Это заткнуло Далтона на мгновение и – по крайней мере на время – согнало с его лица деланную энергичность. И когда она исчезла, Ральф заметил одну страшную вещь: за всем напором и жаром Далтона прятался смертельный испуг.

– Насилие? – наконец выдал он. Он произнес это слово так осторожно, словно оно могло поранить ему рот при неправильном обращении. – О Господи, нет. «Друзья жизни» отвергают саму идею, что злом можно принести добро. Мы планируем устроить массовую демонстрацию – мы хотим включить в эту борьбу защитников жизни из Огасты, Портленда, Портсмута и даже Бостона, – но никакого насилия не будет.

– А что с Эдом Дипно? Вы можете говорить за него?

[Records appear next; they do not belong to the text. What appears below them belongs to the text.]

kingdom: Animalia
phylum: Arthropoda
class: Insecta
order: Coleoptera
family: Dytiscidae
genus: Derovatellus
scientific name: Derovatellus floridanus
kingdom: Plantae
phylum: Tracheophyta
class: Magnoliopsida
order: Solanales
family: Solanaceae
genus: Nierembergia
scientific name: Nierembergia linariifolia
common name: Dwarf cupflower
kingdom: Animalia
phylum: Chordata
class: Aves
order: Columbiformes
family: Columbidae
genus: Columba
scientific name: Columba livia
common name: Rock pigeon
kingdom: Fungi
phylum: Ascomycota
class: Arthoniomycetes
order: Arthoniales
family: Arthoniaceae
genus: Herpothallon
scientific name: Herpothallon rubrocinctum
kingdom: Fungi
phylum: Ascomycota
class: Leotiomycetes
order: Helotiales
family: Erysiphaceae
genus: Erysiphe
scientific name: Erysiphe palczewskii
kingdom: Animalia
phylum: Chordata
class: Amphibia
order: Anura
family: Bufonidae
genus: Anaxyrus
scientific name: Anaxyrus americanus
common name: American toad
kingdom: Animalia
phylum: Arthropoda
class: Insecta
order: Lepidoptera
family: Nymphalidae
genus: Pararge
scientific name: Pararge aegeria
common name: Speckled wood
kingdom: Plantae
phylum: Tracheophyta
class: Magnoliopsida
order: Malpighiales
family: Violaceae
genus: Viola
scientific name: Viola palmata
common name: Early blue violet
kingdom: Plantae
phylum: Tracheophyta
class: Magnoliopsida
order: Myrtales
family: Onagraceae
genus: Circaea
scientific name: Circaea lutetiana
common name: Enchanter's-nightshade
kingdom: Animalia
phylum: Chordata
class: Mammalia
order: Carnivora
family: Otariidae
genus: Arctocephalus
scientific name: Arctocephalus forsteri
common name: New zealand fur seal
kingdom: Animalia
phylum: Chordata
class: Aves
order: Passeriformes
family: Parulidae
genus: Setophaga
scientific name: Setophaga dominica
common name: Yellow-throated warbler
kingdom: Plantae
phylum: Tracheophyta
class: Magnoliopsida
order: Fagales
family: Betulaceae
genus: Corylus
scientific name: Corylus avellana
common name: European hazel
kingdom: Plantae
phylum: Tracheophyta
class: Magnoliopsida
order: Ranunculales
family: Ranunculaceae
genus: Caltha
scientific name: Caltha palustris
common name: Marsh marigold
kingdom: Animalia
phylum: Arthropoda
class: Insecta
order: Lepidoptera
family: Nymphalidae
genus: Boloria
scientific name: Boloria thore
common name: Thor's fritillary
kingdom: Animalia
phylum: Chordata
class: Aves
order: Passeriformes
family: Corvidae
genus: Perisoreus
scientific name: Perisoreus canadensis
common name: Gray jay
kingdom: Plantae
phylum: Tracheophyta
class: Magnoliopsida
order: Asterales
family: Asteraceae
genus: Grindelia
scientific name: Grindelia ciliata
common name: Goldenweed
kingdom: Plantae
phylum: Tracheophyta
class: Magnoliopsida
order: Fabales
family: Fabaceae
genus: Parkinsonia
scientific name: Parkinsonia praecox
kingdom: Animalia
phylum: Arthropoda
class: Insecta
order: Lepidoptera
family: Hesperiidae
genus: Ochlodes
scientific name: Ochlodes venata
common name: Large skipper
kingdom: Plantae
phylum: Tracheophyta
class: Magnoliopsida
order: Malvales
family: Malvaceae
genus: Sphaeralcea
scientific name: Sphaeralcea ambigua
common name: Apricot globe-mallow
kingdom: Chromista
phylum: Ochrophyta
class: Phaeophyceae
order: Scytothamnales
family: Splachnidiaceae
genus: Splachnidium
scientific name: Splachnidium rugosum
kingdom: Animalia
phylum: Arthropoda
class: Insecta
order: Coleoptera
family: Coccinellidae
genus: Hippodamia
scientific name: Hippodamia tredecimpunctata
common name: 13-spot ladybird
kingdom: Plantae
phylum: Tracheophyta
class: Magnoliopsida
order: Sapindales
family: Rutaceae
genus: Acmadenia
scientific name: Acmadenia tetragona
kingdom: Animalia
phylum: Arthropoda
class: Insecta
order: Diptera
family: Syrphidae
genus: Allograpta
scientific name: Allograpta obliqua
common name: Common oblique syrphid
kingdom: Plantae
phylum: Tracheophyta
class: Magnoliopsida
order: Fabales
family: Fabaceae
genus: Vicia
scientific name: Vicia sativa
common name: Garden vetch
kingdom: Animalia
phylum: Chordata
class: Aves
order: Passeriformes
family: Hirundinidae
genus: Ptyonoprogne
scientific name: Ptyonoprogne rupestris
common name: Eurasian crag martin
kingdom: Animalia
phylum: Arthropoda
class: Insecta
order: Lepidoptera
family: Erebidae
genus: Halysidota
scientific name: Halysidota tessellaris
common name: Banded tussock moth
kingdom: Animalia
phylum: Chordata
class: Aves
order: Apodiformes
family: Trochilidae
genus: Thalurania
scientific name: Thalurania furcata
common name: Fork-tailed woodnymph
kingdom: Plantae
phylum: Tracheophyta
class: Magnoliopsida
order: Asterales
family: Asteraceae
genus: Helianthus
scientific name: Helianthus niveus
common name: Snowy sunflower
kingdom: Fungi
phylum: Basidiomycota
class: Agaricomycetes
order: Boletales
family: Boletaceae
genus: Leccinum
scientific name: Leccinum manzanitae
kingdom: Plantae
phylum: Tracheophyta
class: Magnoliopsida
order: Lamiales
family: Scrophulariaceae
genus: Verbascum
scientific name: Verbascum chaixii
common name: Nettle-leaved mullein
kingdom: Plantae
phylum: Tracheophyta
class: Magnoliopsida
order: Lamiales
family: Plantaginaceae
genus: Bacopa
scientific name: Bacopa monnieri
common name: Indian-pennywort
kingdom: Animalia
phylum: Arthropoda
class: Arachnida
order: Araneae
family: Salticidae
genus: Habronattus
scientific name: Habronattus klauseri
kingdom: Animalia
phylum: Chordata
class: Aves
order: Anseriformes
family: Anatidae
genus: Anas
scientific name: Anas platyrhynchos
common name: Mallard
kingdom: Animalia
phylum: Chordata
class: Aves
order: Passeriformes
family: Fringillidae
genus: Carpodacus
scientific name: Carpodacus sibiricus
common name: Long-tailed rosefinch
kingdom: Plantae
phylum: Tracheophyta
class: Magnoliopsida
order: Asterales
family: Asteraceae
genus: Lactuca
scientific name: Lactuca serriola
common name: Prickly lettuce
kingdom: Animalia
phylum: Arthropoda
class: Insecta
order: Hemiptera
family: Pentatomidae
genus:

Губы Далтона, и без того похожие на шрам, теперь сжались в почти невидимую линию.

– Мистер Дипно больше не состоит «Друзьях жизни», – сказал он. Ральфу показалось, что в голосе Далтона он слышит одновременно и ярость, и страх. – Как и Фрэнк Фелтон, Сандра МакКей и Чарльз Пикеринг.

Взгляд Джона Киркленда в камеру был кратким, но выразительным. Он говорил, что Дэн Далтон такой же чокнутый, как взбесившийся енот.

– Так вы говорите, что Эд Дипно и эти другие люди – извините, я не знаю, кто они такие – организовали свою собственную группу борцов против абортов? Нечто вроде филиала?

– Мы не борцы против абортов, мы защитники жизни! – закричал Далтон. – Тут есть большая разница, только вы, репортеры, почему-то никак не хотите этого понять!

– То есть вы ничего не знаете о местонахождении Эда Дипно и о его планах, если, конечно, он что-то планирует?

– Я не знаю, где он, мне дела нет до того, где он, и мне нет дела до его… филиала тоже.

Ты боишься, подумал Ральф. И если такая самодовольная сволочь, как ты, чего-то боится, то я просто в ужасе.

Далтон пошел прочь. Киркленд, решив, очевидно, что он еще не все выжал из Далтона, рванулся за ним, потрясая микрофоном.